Extract provided:
Publication Citation Counts
The number of times a paper or book has been cited is one way of measuring its influence. Citation counts depend on a publication’s age, distribution, and journal (or publisher, in the case of books) quality. Citation counts also depend on the underlying sample (for example, all online references to a paper versus references contained only in Web of Science journals).
Recent publications, such as those from the last couple of years, may not have any citations due to limited pre-publication distribution.
Journal Reputation
There are a lot of different ways to assess a journal’s influence, but Scimago provides an intuitive way of doing this. The Scimago Journal Rank weights a journal’s citations by the reputations of the citing journals; the resulting rankings are then depicted visually by quartile within the field(s) in which a journal is categorized. Each journal’s profile page on Scimagojr.com presents a series of boxes color-coded based on the quartile ranking for each year in each of the fields in which a journal is categorized: these can be green (Q1), yellow (Q2), orange (Q3), and red (Q4) and may differ across disciplines.
The ScimagoJR page for Econometrica, a top economics journal. The boxes are indicated in the large red oval.
Most of your important references should come from Q1 or Q2 journals in relevant fields, as these are the most influential. Specialist journals often fall into the Q2 or Q3 range. In general, you should avoid Q4 journals.
Predatory journals tend to be excluded from the database Scimago draws from, but the following quality journals have not yet been included in that database because they’re relatively new: Global Perspectives, Global Studies Quarterly, Journal of Global Strategic Studies, Journal of Historical Political Economy, Journal of International Business Policy, and Journal of Political Institutions and Political Economy.
Recency Matters
Old sources are generally not at the forefront of a contemporary academic debate. More recent work will usually benefit from theoretical advances, more/better data, and more parsimonious analysis (such as the application of more advanced and appropriate methods). Old sources can be useful if you are describing a historical debate or are referring to the seminal contribution on a particular topic. Reference to these should be limited, otherwise you are likely to miss more recent advances in the literature.

Requirement A:
Answer from the passage on evaluating academic sources:
(i) Which color marks a Q2 box on a journal's Scimago profile page?
(ii) Why might a publication from the last couple of years have no citations?
(iii) Into which quartile range do specialist journals often fall?
Requirement B: Please pick up the passage on evaluating academic sources after its final sentence and carry it on.
The records after the passage on evaluating academic sources play no part in this.

Material supplied:
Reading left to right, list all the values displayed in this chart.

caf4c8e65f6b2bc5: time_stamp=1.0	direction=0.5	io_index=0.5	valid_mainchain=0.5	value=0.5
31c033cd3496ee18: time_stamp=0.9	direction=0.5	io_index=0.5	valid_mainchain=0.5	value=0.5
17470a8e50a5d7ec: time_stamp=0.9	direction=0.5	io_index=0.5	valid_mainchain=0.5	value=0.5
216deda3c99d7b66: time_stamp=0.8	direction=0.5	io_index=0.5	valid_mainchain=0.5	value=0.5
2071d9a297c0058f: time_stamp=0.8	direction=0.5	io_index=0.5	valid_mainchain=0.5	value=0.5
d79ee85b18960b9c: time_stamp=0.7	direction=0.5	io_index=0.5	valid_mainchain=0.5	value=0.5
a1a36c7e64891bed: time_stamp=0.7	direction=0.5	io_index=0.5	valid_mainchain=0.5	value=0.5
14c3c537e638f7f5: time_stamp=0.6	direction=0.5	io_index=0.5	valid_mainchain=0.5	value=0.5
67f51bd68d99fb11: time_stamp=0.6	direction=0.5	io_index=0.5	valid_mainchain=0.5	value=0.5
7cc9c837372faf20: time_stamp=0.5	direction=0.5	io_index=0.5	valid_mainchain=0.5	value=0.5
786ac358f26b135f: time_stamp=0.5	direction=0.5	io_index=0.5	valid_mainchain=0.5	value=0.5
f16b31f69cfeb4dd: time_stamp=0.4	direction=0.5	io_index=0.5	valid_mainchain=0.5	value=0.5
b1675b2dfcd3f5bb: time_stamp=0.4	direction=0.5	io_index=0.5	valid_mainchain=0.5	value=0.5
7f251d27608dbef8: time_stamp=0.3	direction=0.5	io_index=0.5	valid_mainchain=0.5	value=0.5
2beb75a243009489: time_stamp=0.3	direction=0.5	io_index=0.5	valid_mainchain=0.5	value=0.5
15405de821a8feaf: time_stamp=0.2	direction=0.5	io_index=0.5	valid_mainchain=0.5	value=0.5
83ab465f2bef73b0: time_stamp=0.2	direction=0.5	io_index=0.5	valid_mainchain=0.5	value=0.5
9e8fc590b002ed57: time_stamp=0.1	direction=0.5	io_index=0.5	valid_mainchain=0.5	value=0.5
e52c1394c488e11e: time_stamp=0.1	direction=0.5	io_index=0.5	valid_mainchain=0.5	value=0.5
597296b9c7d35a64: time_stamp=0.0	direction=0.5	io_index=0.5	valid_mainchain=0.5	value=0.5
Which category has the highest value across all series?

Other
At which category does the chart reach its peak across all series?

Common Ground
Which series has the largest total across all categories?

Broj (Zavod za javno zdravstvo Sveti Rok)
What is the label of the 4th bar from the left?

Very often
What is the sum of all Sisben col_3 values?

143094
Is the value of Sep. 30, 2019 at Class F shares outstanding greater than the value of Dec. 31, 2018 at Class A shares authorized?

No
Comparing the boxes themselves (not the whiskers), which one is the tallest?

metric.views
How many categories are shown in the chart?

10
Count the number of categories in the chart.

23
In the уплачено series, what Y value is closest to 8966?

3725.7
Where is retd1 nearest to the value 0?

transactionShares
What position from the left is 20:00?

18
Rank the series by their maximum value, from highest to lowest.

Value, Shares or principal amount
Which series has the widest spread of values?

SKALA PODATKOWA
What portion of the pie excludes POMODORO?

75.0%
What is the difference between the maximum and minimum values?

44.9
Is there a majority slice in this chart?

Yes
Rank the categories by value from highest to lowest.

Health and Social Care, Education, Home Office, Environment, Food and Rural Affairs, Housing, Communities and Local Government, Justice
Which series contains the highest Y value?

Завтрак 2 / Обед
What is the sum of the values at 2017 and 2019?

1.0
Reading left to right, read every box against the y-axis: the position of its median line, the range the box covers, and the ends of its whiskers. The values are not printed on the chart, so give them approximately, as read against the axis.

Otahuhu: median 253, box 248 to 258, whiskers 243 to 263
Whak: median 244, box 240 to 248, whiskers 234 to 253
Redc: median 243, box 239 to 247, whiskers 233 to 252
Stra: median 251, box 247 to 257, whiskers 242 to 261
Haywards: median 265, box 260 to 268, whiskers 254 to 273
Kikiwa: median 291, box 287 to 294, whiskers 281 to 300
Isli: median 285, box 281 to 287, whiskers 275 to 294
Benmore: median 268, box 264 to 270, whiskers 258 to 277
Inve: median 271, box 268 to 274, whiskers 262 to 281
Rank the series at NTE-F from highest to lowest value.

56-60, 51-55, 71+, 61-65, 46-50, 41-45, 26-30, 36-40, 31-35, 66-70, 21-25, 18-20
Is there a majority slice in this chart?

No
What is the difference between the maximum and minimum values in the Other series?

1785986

Exercise response A:
(i) Yellow.
(ii) Because of limited pre-publication distribution.
(iii) Q2 or Q3.

Exercise response B:
Non-Peer Reviewed Sources
Sources that have not gone through peer review may be useful depending on the nature of your project.
Working or discussion papers are most frequently hosted at CEPR, CesIFO, NBER, osf.io, SSRN, and Zenodo, although they may also be found on authors’ and universities’ websites. Be sure to check for a published peer-reviewed version, particularly if the working paper is a few years old. For example, papers distributed by NBER often will have the final publication hidden under ‘other versions’ in Google Scholar.
Law review articles may be useful for providing a description of the legal environment surrounding a subject, but these are not peer-reviewed outlets. HeinOnline provides access to many law reviews, but these are best employed as complementary sources to high-quality social science research.
Think tanks often publish papers on specific policy issues. These may be useful for policy-focused research, but you should pay attention to the think tank’s reputation. Usually Wikipedia can provide a useful indicator of this. Pay attention to indicators of ideological or political affiliation and previous controversies.
General media sources can provide useful descriptive material of current or historical events. Consult Wikipedia’s editorial guidelines for sources for guidance on these.
There are limitations to this guidance, as any experienced researcher is likely to observe. Building an understanding of a subject-matter literature is like music composition: you need to know the basics before you can begin to riff on them.